We won’t use any salt or oil, but we may light a candle.  And there will be water.

That water will serve as a sign of God’s promise AND of ours:  God’s to love; ours to follow, as best as we are able.

So this week, in anticipation of that holy moment in life of our community, I invite you to look around for signs of your baptism. Find your baptismal candle if you have one, and light it. Flip through the pictures.  Or just tell the story.  If you have children in your home whose baptism you witnessed, tell them what you recall of that day.  If you haven’t been baptized, maybe find someone who has, and ask them about it.  Consider the details.  Ask yourself what it means to you now, how your life is different because of that water – or how it could be.

This is the gift of every child’s baptism:  It invites our whole community of faith to ask again:  Will we allow those waters to change the way we look at the world?  Might it give us the courage to step out, even as Jesus stepped out, in faith that God goes with us?  Are we prepared to wade into the muddy water, wherever it leads, to perform acts of love and mercy, justice and healing?

As you consider your response, remember this:  that there is mystery in the waters: power beyond reason, something life-giving that we cannot fully explain, nor need to.  Because baptism is also about trust.  Trusting those words of assurance, and the one who lead us into the waters in the first place.  As to what happens next, that is in God’s hands. Thanks be to God!

* * * * * *

Genesis 1:1-5The Five Books of Moses translation, by Everett Fox

 

At the beginning of God’s creating of the heavens and the earth,

When the earth was wild and waste,

Darkness over the face of Ocean,

Rushing-spirit of god hovering over the face of the waters –

God said: Let there be light!  And there was light.

God saw the light, that it was good.

God separated the light from the darkness.

God called the light:  Day!  And the darkness he called:  Night!

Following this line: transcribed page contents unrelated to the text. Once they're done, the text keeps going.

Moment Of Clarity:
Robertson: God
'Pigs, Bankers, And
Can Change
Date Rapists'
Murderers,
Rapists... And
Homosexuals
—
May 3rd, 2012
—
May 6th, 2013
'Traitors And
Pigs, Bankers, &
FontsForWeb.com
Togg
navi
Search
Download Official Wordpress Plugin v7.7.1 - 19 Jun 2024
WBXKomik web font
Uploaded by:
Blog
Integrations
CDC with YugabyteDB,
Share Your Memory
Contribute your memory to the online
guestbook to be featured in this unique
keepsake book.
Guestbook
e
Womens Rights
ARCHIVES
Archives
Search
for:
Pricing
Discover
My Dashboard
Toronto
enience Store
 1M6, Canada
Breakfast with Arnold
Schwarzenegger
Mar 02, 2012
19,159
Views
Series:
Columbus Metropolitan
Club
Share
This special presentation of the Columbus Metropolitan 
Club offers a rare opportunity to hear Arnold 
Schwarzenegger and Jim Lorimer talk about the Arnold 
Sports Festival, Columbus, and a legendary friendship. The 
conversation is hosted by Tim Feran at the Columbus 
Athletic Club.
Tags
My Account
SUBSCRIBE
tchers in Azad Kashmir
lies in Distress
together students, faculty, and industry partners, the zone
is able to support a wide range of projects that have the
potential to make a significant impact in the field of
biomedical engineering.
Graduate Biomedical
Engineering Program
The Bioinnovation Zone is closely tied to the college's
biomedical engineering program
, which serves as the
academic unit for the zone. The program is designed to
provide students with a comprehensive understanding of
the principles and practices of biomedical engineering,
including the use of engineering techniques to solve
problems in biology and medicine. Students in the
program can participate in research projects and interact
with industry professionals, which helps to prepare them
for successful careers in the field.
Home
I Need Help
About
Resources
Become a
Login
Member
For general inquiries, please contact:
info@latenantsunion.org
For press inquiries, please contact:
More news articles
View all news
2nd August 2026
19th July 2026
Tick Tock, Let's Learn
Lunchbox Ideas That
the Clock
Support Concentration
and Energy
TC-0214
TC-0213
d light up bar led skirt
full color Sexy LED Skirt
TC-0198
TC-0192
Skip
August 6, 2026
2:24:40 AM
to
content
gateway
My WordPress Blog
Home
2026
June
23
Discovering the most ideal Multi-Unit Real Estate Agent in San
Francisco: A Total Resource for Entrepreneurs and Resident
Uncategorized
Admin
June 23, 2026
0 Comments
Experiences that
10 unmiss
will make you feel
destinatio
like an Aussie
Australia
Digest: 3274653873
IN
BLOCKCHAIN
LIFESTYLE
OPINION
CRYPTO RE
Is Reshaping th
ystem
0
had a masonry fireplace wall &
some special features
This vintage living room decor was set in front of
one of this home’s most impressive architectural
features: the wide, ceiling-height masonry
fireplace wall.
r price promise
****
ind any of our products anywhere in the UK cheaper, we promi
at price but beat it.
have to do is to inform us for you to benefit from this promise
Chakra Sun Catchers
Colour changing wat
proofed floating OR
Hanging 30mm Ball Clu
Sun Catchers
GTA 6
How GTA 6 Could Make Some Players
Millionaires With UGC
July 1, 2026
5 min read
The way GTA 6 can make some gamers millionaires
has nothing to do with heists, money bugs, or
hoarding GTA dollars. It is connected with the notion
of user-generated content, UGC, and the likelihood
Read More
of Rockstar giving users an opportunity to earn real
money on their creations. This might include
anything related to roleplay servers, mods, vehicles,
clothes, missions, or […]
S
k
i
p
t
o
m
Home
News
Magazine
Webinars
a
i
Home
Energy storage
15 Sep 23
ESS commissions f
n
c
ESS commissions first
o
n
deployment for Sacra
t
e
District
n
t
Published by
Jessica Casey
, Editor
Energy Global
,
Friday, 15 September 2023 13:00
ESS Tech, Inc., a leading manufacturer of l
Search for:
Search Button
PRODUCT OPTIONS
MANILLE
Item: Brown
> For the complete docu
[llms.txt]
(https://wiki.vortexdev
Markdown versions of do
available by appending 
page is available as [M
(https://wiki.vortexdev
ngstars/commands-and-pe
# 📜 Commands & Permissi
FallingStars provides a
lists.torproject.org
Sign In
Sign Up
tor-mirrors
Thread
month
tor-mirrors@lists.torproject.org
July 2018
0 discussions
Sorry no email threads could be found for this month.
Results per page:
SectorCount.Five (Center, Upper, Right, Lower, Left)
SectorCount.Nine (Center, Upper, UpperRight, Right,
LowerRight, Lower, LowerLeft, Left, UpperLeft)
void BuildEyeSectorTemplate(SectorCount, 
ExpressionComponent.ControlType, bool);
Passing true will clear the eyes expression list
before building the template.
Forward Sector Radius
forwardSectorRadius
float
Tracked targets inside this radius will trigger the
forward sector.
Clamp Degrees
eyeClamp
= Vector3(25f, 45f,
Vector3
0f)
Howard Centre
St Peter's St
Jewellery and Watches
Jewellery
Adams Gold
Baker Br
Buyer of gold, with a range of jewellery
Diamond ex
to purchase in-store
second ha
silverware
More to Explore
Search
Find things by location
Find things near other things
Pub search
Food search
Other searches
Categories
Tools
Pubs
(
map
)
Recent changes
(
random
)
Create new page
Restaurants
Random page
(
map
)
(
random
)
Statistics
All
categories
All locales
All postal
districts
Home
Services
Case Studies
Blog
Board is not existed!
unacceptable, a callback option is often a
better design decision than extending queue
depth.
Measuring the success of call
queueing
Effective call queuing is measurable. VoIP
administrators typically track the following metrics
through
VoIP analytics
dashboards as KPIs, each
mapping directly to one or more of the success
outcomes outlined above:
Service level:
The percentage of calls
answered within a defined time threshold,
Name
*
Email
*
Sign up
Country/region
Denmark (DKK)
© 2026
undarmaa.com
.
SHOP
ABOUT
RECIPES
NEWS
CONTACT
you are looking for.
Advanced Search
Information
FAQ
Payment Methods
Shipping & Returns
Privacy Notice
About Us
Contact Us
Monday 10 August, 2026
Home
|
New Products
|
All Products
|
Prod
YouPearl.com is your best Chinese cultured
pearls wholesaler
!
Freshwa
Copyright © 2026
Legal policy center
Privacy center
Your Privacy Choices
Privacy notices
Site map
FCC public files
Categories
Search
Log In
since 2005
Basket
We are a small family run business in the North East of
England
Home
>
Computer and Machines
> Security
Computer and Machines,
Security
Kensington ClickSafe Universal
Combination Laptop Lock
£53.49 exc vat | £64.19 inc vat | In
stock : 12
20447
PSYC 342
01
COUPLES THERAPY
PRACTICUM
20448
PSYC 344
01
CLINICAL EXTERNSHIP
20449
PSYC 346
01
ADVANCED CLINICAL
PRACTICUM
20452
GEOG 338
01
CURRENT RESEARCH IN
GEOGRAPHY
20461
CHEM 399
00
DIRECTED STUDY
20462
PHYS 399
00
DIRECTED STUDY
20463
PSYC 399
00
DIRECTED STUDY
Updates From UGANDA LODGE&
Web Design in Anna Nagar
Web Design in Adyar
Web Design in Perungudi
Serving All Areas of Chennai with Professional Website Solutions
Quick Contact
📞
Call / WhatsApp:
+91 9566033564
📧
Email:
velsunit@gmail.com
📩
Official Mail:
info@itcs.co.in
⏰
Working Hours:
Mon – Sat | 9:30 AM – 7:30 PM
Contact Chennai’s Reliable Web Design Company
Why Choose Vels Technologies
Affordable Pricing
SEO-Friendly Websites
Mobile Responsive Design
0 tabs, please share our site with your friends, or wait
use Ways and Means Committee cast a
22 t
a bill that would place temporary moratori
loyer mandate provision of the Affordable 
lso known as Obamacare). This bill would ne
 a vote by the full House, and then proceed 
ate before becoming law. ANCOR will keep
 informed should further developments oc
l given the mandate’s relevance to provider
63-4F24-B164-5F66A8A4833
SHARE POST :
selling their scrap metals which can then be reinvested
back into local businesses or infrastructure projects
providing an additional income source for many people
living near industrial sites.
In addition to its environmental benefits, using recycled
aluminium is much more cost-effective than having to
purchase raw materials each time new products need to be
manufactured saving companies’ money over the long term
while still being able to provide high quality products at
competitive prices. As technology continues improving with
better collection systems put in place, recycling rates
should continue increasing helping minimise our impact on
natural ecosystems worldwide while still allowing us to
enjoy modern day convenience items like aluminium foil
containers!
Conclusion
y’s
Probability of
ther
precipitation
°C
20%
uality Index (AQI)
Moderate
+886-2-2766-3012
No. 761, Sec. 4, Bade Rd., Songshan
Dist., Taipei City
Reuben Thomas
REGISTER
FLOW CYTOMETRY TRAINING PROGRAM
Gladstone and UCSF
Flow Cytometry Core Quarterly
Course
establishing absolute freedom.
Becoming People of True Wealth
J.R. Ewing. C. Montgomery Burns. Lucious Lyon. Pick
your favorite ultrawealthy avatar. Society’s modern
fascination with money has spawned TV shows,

There was setting, there was dawning:  one day.

 

Mark 1:4-11 – NRSV Translation

 

4John the baptizer appeared in the wilderness, proclaiming a baptism of repentance for the forgiveness of sins. 5And people from the whole Judean countryside and all the people of Jerusalem were going out to him, and were baptized by him in the river Jordan, confessing their sins. 6Now John was clothed with camel’s hair, with a leather belt around his waist, and he ate locusts and wild honey. 7He proclaimed, “The one who is more powerful than I is coming after me; I am not worthy to stoop down and untie the thong of his sandals. 8I have baptized you with water; but he will baptize you with the Holy Spirit.”

9In those days Jesus came from Nazareth of Galilee and was baptized by John in the Jordan. 10And just as he was coming up out of the water, he saw the heavens torn apart and the Spirit descending like a dove on him. 11And a voice came from heaven, “You are my Son, the Beloved; with you I am well pleased.”

 

 

[1] http://chemistry.about.com/od/waterchemistry/f/How-Much-Of-Your-Body-Is-Water.htm

[2] http://gnesiolutheran.com/a-flood-prayer-exorcism-for-use-in-baptism/

[3] Living the Word by Diane Roth, in Christian Century magazine, Jan 7, 2015.

[4] “Holy Water Everywhere,” by Steve Thorngate in Christian Century magazine, Dec. 24, 2014, p. 25.